No es de extrañar que uno de los mejores directores del país se vuelque sobre su imaginario. Martín Acosta es un poeta de la tridimensionalidad. Un director de escena que vive en el teatro desde que lo conoció y que de hacerlo su padre, lo convirtió en su amante y ahora, desde hace tiempo, se lo comió.
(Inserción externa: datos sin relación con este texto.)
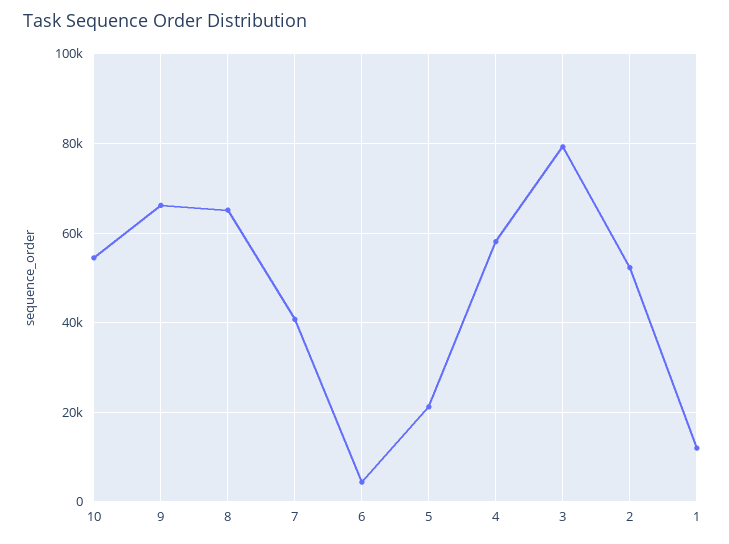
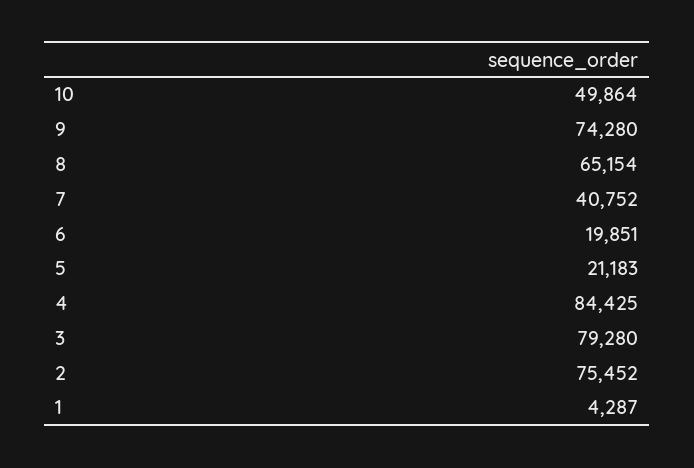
10: 54000 -> 49864
9: 66000 -> 74280
6: 4000 -> 19851
4: 58000 -> 84425
2: 52000 -> 75452
1: 12000 -> 4287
Martín y el teatro son lo mismo.
 
Los grandes artistas causan grandes efectos.
 
Carta a un artista adolescente, Las chicas del tres y medio floppy, Crack, De bestias, criaturas y perras, Naturaleza muerta y Marlon Brando, Demetrius o la caducidad, Eduardo II, Edi y Rudy… Hace un rato que estos dos creadores dejaron ver su alcance imaginativo. Ahora colaboran por primera vez.
 
El montaje que está a punto de ver podría ser el diario de un hombre que ha hecho (entre guiones y groserías) del humor un aderezo ideal para el dolor. Un grito visceral con nostalgia de riñón. Acosta -además de dar un Do de pecho en la escenografía- usa la teatralidad para convertir el patetismo cotidiano en pólvora; tres actores que hacen de la precisión su bandera y caminan como por su casa entre en una surrealista saciedad de objetos no titubean en detonarla con descaro.
 
Suelte las piernas, apague sus interrupciones y dispóngase a ver a los mejores artistas teatrales del país trabajando juntos.